Iskra Bayraktarova, Milko Stoyanov, Tchavdar Shalganov
National Heart Hospital – Sofia
Address for correspondence:
Assoc. prof. Tchavdar Shalganov, MD, PhD
National Heart Hospital
65, Koniovitsa Str
Extrasystolic arrhythmia is a common clinical finding. Treatment is indicated in case of limiting symptoms and/or large proportion of the ectopy. The possible treatment options as well as the long-term prognosis depend on the precise type of the extrasystoles. Standard surface electrocardiogram does not always provide sufficient information for a differential diagnosis. We present a case of rare extrasystolic arrhythmia with ECG features typical of both supraventricular and ventricular ectopy. The precise diagnosis was established through an electrophysiological study.
Key words: extrasystoles; atrioventricular block; electrocardiogram; electrophysiological study; radiofrequency ablation.

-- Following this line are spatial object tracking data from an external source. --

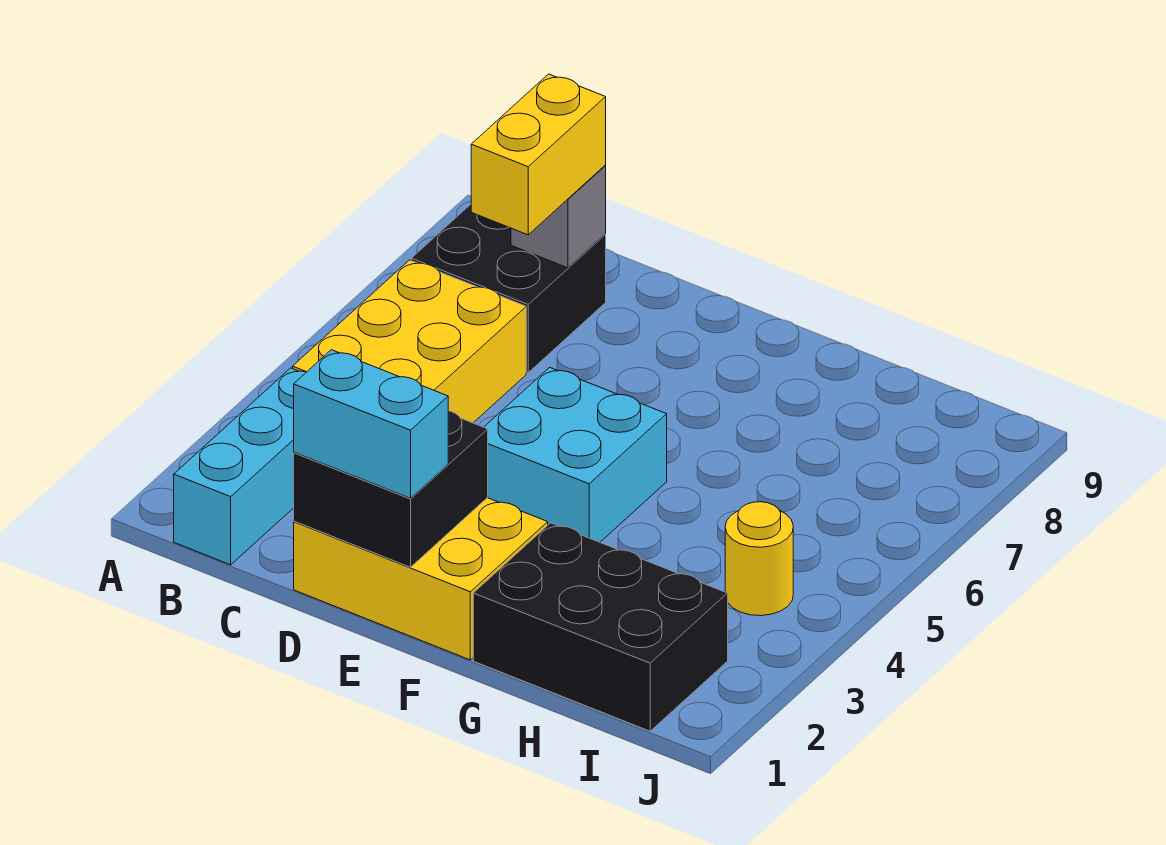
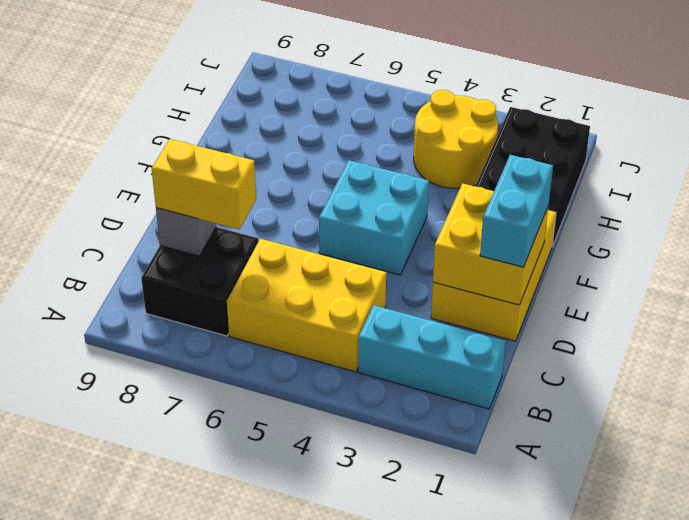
black brick D1:E2 level 2 -> yellow brick D1:E2 level 2
yellow round brick I4 level 1 -> yellow round brick H3:I4 level 1

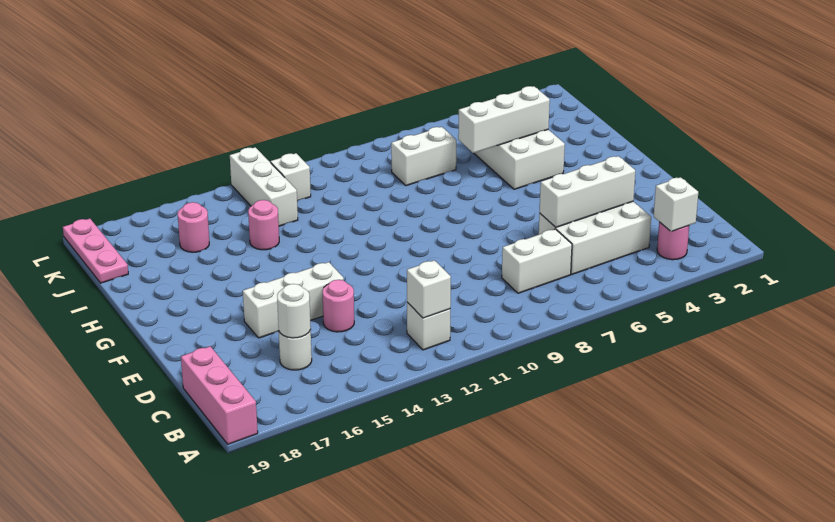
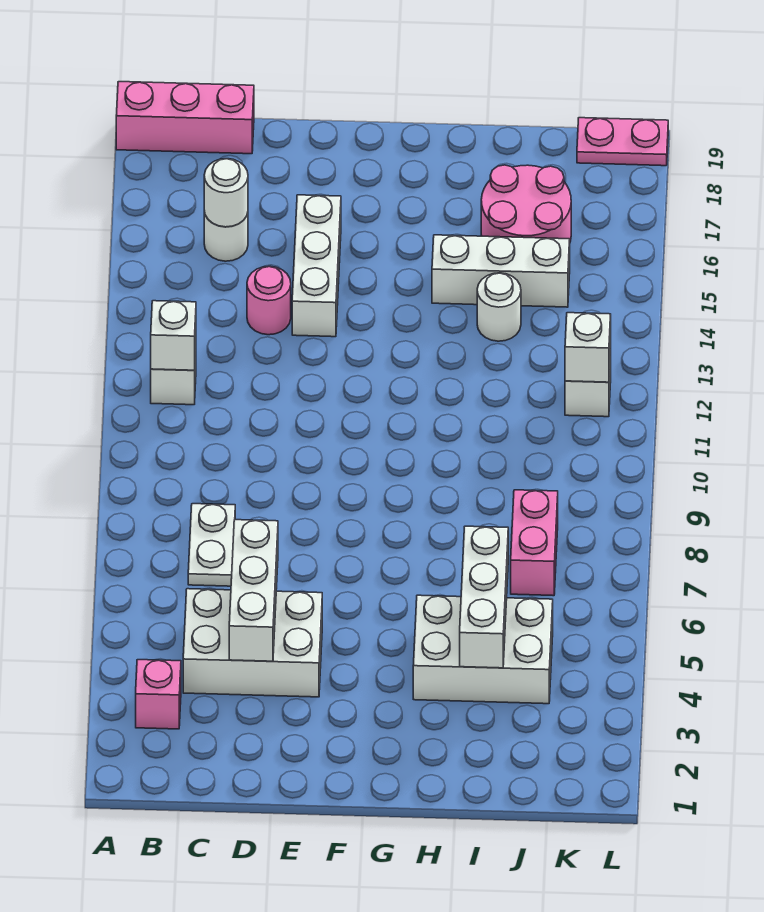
pink round brick B3 level 1 -> pink brick B3 level 1
white brick B3 level 2 -> white brick K12 level 2
white brick C4:D6 level 1 -> white brick C4:E5 level 1
white brick C7:C8 level 1 -> white plate C7:C8 level 1
pink round brick I14 level 1 -> white round brick I14 level 1
white brick J7:J8 level 1 -> pink brick J7:J8 level 1
white brick J13:L13 level 1 -> white brick H15:J15 level 1
pink round brick J16 level 1 -> pink round brick I16:J17 level 1
pink plate J19:L19 level 1 -> pink plate K19:L19 level 1

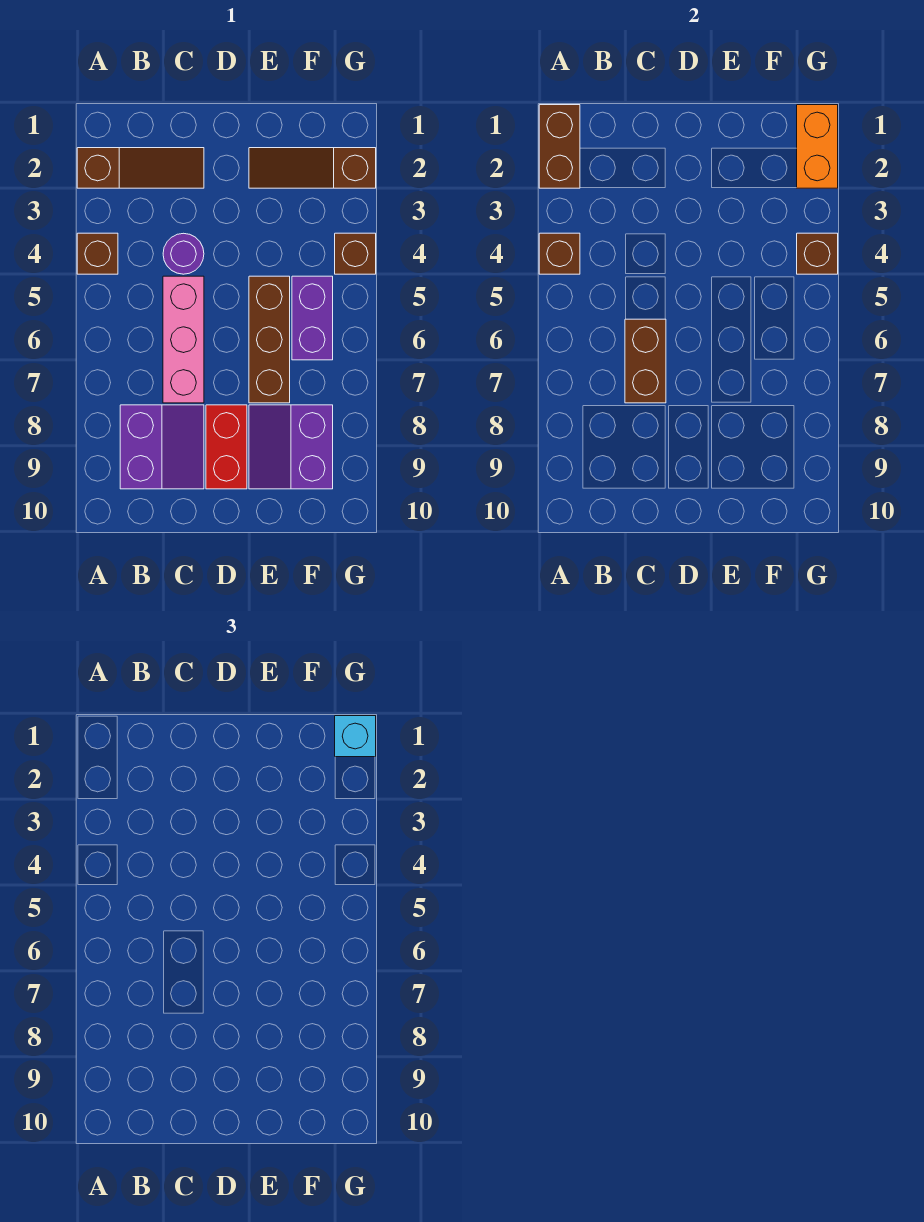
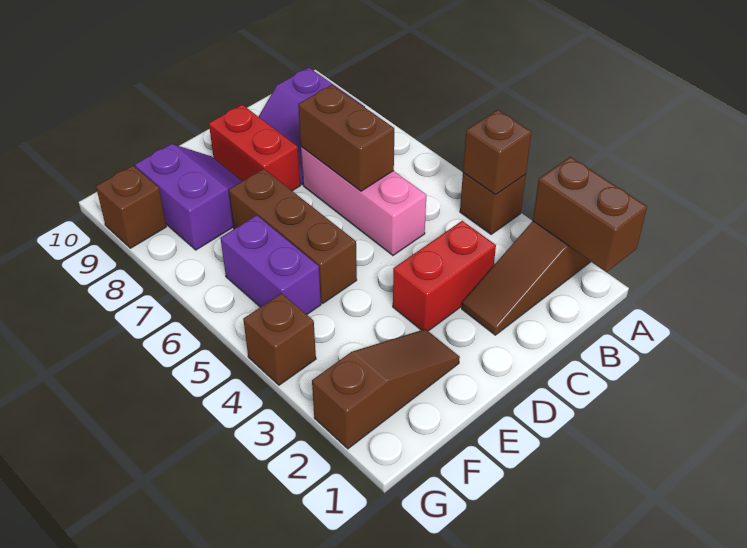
none -> red brick C3:D3 level 1
purple round brick C4 level 1 -> none
orange brick G1:G2 level 2 -> none
cyan brick G1 level 3 -> none
brown brick G4 level 2 -> brown brick G9 level 1

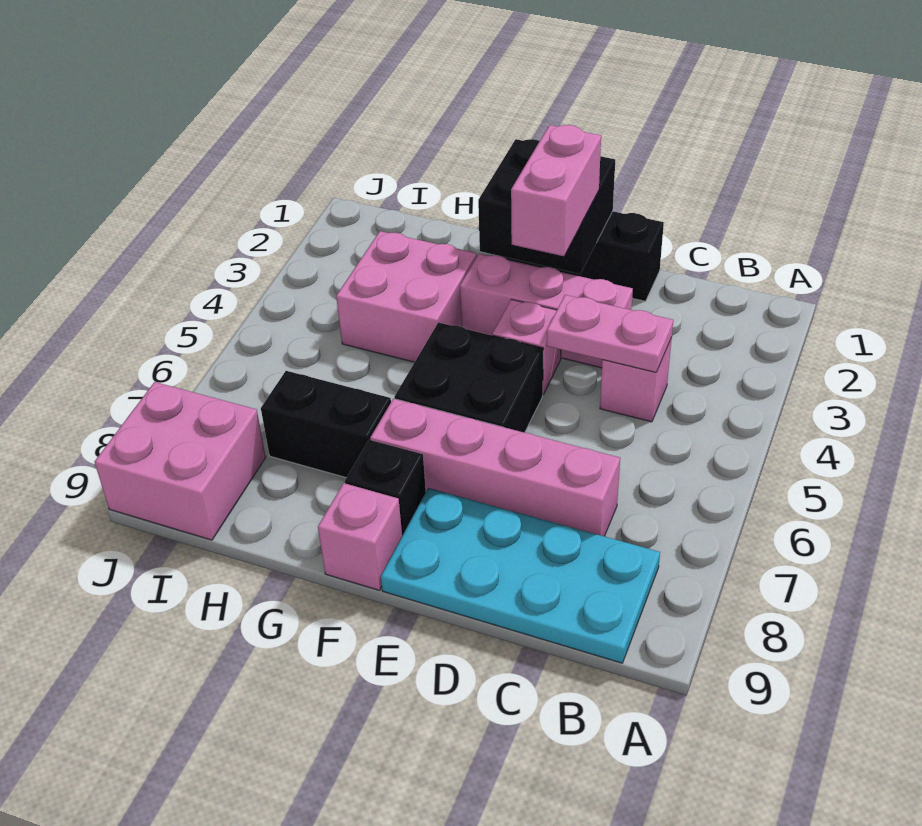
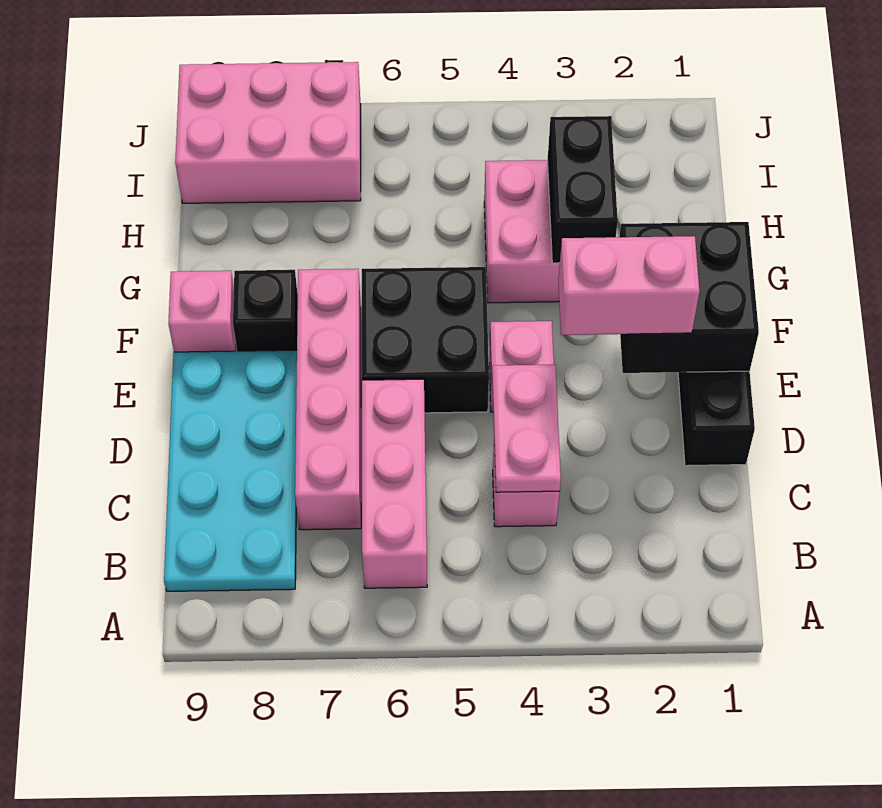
pink brick D3:F3 level 1 -> pink brick B6:D6 level 1
black brick G7:H7 level 1 -> black brick G3:H3 level 2
pink brick I8:J9 level 1 -> pink brick I7:J9 level 1

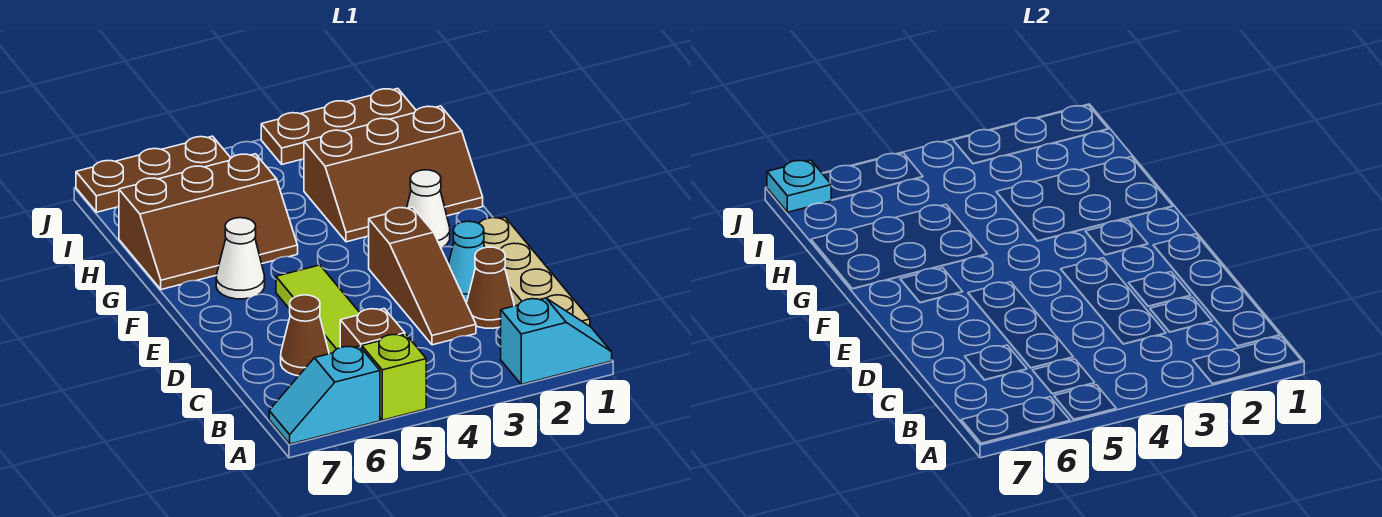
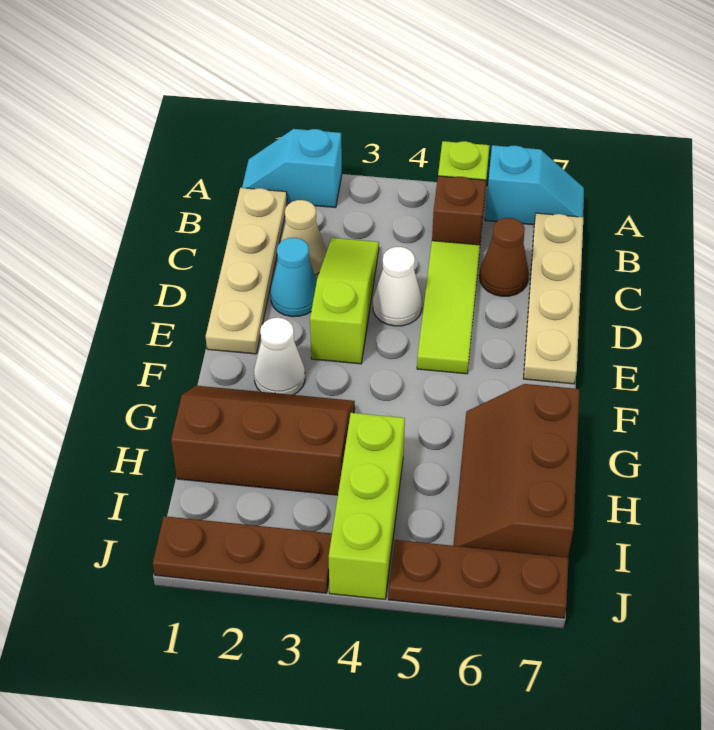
none -> tan plate B7:E7 level 1
brown cone C2 level 1 -> tan cone C2 level 1
brown slope C3:E3 level 1 top E -> lime slope C3:E3 level 1 top E
white cone F6 level 1 -> white cone D4 level 1
brown slope G5:H7 level 1 top H -> brown slope G6:I7 level 1 top 7
none -> lime brick H4:J4 level 1
cyan plate J7 level 2 -> none

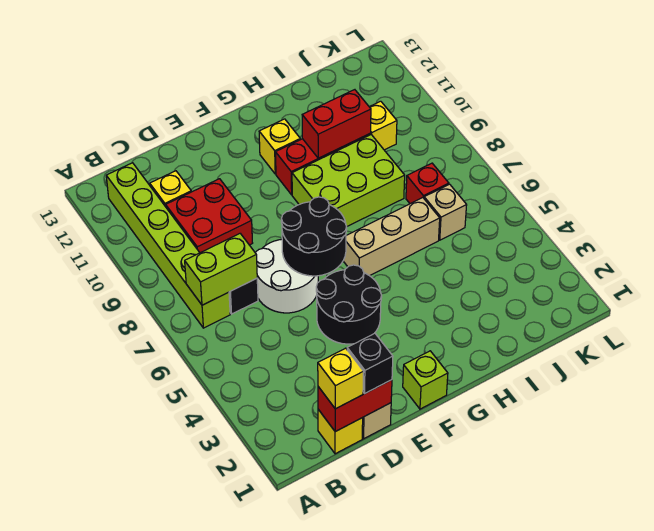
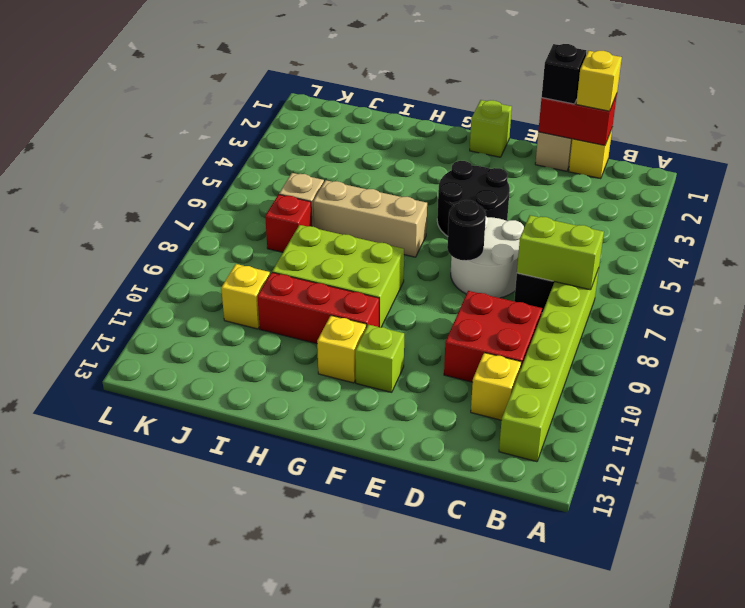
black round brick E6:F7 level 2 -> black round brick E7 level 2
none -> lime brick F11 level 1
red brick H10:I10 level 2 -> none

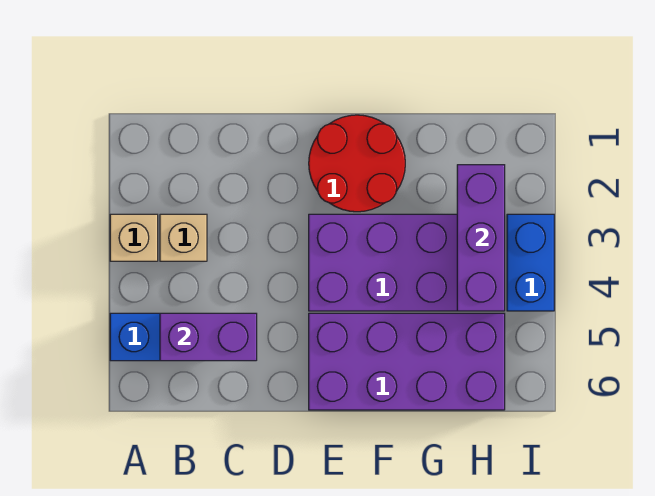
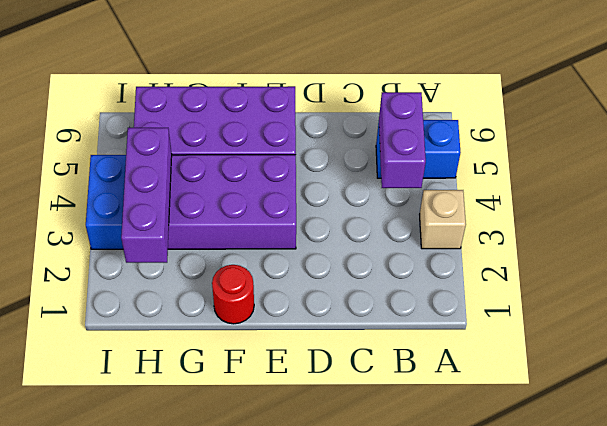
tan brick B3 level 1 -> none
purple brick B5:C5 level 2 -> purple brick B4:B5 level 2
red round brick E1:F2 level 1 -> red round brick F1 level 1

Supraventricular premature beats are commonly identified in clinical practice. Despite the possibility of sometimes identifying a precipitating factor for their occurrence (inflammation, ischaemia, hormonal imbalance, emotional or physical stress, alcohol usage, caffeine and nicotine-product consumption or other types of stimulants), it is not uncommon for extrasystoles to appear completely unprovoked. Their incidence rises with age, and the prognosis is in general favourable, except in cases where they trigger another type of supraventricular arrhythmia, for instance atrial flutter or atrial fibrillation. [3, 5] Therapy is indicated in cases of arrhythmia of a different type induced by the ectopic beats, or in the presence of disabling symptoms.